▶ _Exercise set_:
[a] List the authentication options that the government names in the passage on Aadhaar.
[b] Proceed with the passage on Aadhaar, picking up right after its final sentence.

▶ _Document passage_:

= = = = = = =

The report avers that use of biometric technologies results in service denials for manual laborers in India’s hot, humid climate, an obvious reference to India’s Mahatma Gandhi National Rural Employment Guarantee Scheme (MGNREGS). It also said there are security and privacy vulnerabilities in a centralised Aadhaar system.

The government said it is evident that the authors of the report are unaware that the seeding of Aadhaar in the MGNREGS database has been done without requiring the worker to authenticate using their biometrics, and that even payment to workers under the scheme is made by directly crediting money in their account and does not require the worker to authenticate using their biometrics.

Biometric submission is also possible through contactless means like face authentication and iris authentication. In addition, the option of mobile OTP is also available in many use cases, it added.

On the security aspect, the government said the Parliament has been categorically informed that to date no breach has been reported from the Aadhaar database. Further, Parliament has laid down robust privacy protections in the law governing the Aadhaar system and these are observed through robust technological and organisational arrangements.

= = = = = = =

▶ _Extracted material_:
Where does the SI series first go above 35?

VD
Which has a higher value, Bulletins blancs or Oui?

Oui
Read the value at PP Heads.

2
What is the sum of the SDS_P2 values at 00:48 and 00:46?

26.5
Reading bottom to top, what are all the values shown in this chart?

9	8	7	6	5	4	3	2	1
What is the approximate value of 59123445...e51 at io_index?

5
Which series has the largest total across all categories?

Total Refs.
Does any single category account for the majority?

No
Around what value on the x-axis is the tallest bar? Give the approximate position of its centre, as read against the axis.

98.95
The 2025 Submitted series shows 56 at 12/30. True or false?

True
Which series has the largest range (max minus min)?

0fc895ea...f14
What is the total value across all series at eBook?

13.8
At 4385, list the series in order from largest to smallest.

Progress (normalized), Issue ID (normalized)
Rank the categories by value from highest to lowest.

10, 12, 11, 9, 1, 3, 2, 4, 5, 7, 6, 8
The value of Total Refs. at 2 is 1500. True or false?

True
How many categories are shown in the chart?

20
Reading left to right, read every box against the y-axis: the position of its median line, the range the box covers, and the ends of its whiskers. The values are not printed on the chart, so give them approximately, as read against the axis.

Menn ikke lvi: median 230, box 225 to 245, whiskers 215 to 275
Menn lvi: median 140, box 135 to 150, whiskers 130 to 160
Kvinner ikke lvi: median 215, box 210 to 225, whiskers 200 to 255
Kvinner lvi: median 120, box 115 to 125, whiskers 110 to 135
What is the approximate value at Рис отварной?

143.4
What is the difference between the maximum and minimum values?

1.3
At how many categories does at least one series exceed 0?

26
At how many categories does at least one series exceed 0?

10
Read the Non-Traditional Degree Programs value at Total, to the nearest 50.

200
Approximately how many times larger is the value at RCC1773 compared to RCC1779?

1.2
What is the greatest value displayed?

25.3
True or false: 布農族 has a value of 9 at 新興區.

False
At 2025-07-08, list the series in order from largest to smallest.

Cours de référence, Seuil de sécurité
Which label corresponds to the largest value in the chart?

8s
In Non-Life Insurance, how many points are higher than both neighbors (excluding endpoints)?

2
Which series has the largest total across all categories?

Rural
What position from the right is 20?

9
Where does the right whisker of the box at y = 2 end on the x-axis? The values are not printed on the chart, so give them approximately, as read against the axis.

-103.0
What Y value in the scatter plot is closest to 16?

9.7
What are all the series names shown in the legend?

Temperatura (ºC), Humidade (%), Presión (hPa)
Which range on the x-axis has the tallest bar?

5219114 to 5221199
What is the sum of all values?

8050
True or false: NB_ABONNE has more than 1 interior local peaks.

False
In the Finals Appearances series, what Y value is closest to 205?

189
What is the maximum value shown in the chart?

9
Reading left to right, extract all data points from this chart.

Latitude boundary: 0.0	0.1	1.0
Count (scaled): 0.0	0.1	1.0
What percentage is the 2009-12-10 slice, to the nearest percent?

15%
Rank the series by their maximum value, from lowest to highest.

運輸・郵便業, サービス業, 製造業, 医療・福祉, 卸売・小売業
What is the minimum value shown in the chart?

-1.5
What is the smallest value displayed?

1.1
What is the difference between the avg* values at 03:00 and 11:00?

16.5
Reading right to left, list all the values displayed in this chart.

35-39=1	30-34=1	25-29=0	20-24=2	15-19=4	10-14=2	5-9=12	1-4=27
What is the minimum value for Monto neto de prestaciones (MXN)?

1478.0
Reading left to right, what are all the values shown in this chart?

= = = = = = =

▶ _Exercise results_:
[a]
- Face authentication
- Iris authentication
- Mobile OTP

[b]
State-of-the-art security solutions are in place, along with a federated database and encryption of data both at rest and in motion, it added.

Reflecting the international acceptance of Aadhaar, the government said Aadhaar is the foundational Digital Public Infrastructure (DPI) of the India stack. The recent G20 New Delhi Declaration has welcomed the G20 Framework for Systems of Digital Public Infrastructure, a voluntary and suggested framework for the development, deployment, and governance of Digital Public Infrastructure (DPI), and welcomed India’s plan to build and maintain a Global Digital Public Infrastructure Repository (GDPIR), a virtual repository of DPI, voluntarily shared by G20 members and beyond.

International agencies, including the IMF and World Bank, have lauded the role of Aadhaar. Several nations have also been engaged with the Authority to understand how they may deploy similar digital ID systems.